In Maeve’s interactions with the new DCI,  the author displays a thoughtful appreciation of the sacrifices that are necessary for a woman to get to the top of  a police force and just what a lonely and unenviable position that can be. Likewise in the case of domestic violence Casey recognises the weariness of the officers that make up the unit and how easy it is to become jaded. When Maeve acknowledges that many perpetrators do stay under the radar by controlling and manipulating within limits the work of the officers is brought into sharp focus.   The Justice for Levon campaign has overtones to similar situations which have occurred in London and again Jane Casey does a fine job in portraying the simmering tension that this can bring to such a diverse community.

If you are one of those readers who are confounded by the popularity of the police procedural genre, this is a brilliant example of what attracts a legion of followers. Smart, on the money dialogue, well paced and with a brilliant human interest and relationship element After The Fire will set your heart pumping. For those who need convincing of the appeal of the novels read the likes of Jane Casey and Eva Dolan for a sense of what keeps the genre fresh and fulfilling for so many.

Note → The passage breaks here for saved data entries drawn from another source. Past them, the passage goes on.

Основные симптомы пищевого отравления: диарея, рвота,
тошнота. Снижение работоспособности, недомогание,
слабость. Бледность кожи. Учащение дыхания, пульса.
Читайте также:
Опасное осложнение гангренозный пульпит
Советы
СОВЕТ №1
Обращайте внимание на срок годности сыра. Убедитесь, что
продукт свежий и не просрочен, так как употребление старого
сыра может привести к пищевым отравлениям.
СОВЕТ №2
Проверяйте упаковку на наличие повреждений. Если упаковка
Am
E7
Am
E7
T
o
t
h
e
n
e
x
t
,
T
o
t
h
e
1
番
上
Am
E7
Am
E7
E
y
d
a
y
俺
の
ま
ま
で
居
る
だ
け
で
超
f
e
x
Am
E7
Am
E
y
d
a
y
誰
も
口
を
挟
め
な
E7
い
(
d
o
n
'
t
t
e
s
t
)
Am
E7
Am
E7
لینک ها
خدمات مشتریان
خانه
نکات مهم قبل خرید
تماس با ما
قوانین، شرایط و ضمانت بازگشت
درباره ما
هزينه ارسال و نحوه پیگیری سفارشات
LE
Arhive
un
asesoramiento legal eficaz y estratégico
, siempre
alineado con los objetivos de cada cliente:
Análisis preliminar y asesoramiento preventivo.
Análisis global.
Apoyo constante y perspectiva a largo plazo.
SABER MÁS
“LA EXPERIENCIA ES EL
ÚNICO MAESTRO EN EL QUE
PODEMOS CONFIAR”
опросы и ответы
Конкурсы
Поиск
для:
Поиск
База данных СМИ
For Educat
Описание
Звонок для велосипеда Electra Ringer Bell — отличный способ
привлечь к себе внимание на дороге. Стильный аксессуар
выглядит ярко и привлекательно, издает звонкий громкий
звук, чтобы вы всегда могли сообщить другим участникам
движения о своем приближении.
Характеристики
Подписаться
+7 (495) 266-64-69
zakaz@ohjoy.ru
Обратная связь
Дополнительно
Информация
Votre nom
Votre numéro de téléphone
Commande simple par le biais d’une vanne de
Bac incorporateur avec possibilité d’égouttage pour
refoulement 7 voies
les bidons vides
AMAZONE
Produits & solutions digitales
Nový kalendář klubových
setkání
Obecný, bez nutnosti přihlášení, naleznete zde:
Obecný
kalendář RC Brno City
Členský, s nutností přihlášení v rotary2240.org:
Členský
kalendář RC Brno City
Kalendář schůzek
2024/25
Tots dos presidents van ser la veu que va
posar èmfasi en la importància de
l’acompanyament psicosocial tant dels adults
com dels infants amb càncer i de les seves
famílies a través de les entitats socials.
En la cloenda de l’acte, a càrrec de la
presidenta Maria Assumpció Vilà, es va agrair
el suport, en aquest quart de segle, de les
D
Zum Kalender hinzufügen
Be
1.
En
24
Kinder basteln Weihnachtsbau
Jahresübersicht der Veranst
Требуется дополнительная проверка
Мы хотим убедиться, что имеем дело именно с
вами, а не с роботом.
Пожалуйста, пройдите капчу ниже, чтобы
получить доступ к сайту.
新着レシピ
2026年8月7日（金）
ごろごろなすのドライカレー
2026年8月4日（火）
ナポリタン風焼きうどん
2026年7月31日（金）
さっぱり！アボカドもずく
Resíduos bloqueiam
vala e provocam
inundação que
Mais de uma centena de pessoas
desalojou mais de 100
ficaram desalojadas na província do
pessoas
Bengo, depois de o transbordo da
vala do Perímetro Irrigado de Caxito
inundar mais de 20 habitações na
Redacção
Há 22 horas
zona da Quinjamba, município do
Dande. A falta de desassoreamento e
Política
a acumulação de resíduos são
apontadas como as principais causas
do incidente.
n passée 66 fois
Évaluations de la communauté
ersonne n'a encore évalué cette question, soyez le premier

With a well researched plot and an understanding of the goings on behind the dark web which have an ever increasing role amongst the criminal fraternity, After The Fire proves that Jane Casey is an author with her finger very much on the pulse!

A compulsive novel in which the clues are all there for the readers, but separating the truth from the lies amid Murchison House and the Maudling Estate is one hell of a job.. As Kerrigan comments points out to Derwent as one stage,

“You’re always trying to get a reaction and it’s exhausting.”

Admittedly this is true but it makes for an incredible sideshow which injects the sparkle into this tale and the rapport and banter between these two make for a formidable partnership. An accomplished story which brings each of the threads to a satisfying conclusion and makes for a wonderful read. Kerrigan and Derwent combine to keep each other on the straight and narrow and this will not be my last encounter with the pair.

An exemplary police procedural and now time for a scramble to order the earlier outings of Maeve Kerrigan pronto.